Because the birds have been so little disturbed since Skomer became a nature reserve 60 years ago, they’re innocent and trusting. At the Wick − a great cleft in the cliffs, the best spot for seabirds, in the south of the island − the puffins happily scurry past you, even between your legs, indifferent to your presence.
Their bright red beaks crammed with sand eels (Alexander has seen 20 in a single mouthful), the puffins make a camp, nasal, upwardly climbing ‘rouuunnnhh’ noise – the Kenneth Williams of the seabird world – as they strut off on their big, webbed, orange feet to feed their young.
Puffin chicks are jet-black above, white below, with pale grey and pink feet. Only the adults have the lurid red and orange beaks and feet.
I’ve been to Skomer lots of times and, every time, the three-hour walk round the island’s circumference is different.
Once I saw a porpoise, diving yards away from the boat as we reached the island. In the bays below the cliffs, I’ve looked down on grey seals, feeding off-white calves in blissful seclusion.
More take refuge, out of sight, in Skomer’s caves – rich with ‘the heavy, oily, fishy, musty smell of flatulent seals’, says Alexander. It helps that, since 1977, there’s been a marine reserve around the island, ensuring plentiful supplies of fish.
I’ve been there in spring, when the thrift is at its pinkest, the sea campion at its whitest, and Skomer is carpeted with bluebells. I’ve been there in howling gales – but, because it’s on the coast and warmed by the Gulf Stream, Skomer rarely gets properly cold.
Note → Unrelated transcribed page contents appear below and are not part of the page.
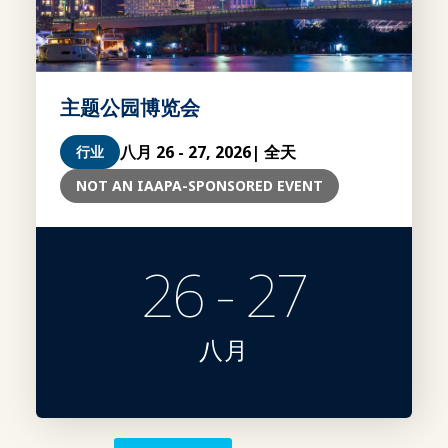
主题公园博览会
八月 26 - 27, 2026
| 全天
行业
NOT AN IAAPA-SPONSORED EVENT
26 - 27
八月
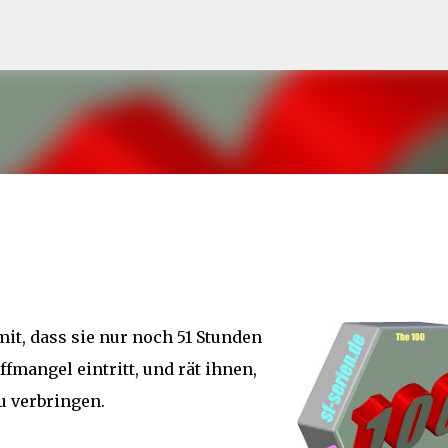
Direkt zum Hauptbereich
it, dass sie nur noch 51 Stunden
ffmangel eintritt, und rät ihnen,
u verbringen.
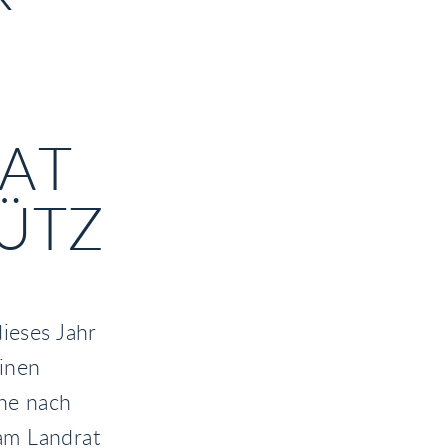
AT
ÜTZ
dieses Jahr
einen
mne nach
am Landrat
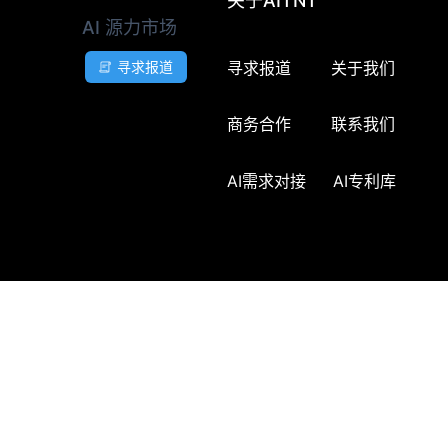
关于AITNT
AI 源力市场
寻求报道
关于我们
寻求报道
商务合作
联系我们
AI需求对接
AI专利库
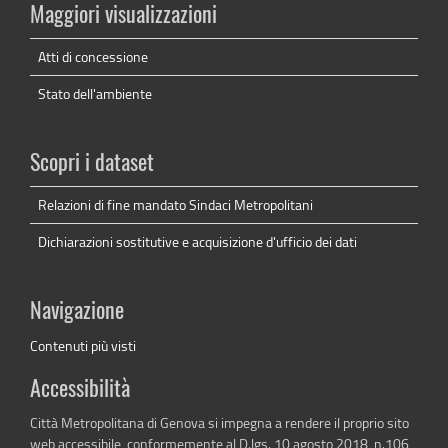
Maggiori visualizzazioni
Atti di concessione
Stato dell'ambiente
Scopri i dataset
Relazioni di fine mandato Sindaci Metropolitani
Dichiarazioni sostitutive e acquisizione d'ufficio dei dati
Navigazione
Contenuti più visti
Accessibilità
Città Metropolitana di Genova si impegna a rendere il proprio sito
web accessibile, conformemente al D.lgs. 10 agosto 2018, n.106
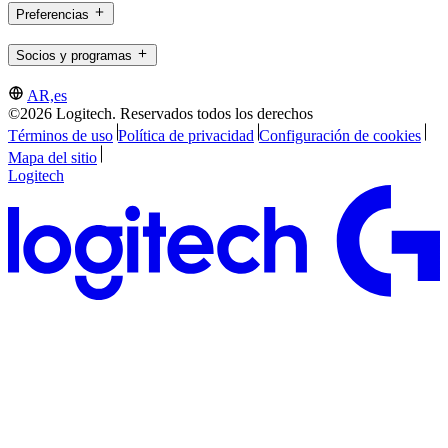
Preferencias
Socios y programas
AR,es
©2026 Logitech. Reservados todos los derechos
Términos de uso
Política de privacidad
Configuración de cookies
Mapa del sitio
Logitech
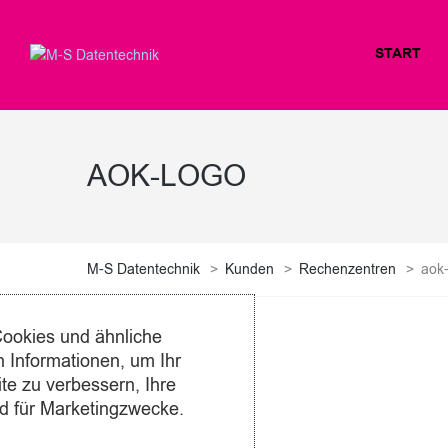
START
AOK-LOGO
M-S Datentechnik
>
Kunden
>
Rechenzentren
>
aok
ookies und ähnliche
 Informationen, um Ihr
te zu verbessern, Ihre
0 comments
d für Marketingzwecke.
The island is on the same latitude as the Saint Lawrence River in North America which, without the benefit of the Gulf Stream, freezes every winter.
As you skirt the island, everywhere you see signs of the days when it was cultivated and inhabited. You can still make out ancient field boundaries. The Harold Stone, on a prominent spot above North Haven, is probably Bronze Age.
The name Skomer is thought to have been given by the Vikings, from skalm, Old Norse for ‘short sword’, which, with a good deal of imagination, is a bit like the shape of the island.
As John McEwen writes on page 86, the fulmars on Skomer also have a Viking name: fúll is Old Norse for ‘foul’ and már means ‘gull’. Alexander says they spit ‘extremely smelly, clinging oil at potential predators, birds of prey, sheep and incautious reserve wardens’.
It’s thought Skomer was first cultivated in around 3,500 BC. The island was farmed with vigour until 1905, when J J Neale, an enlightened nature-lover, leased the island from the Kensington Estate. Lord Kensington owned much of Pembrokeshire and west London. That’s why Kensington is full of streets with Pembrokeshire names: including Nevern Square, Marloes Road and Pembroke Studios.
Skomer became a fully-fledged nature reserve, run by the Wildlife Trust of South and West Wales, in 1959, when the last farm animals were taken off the island. It’s thanks to 5,500 years of cultivation and the howling winter winds that Skomer is practically treeless.
Who knows? Perhaps that treelessness makes the island more recognisable to those Manx shearwaters, which winter in South America and return every year.
The puffins, too, always come back to Skomer in spring after seven months at sea. What good taste they have.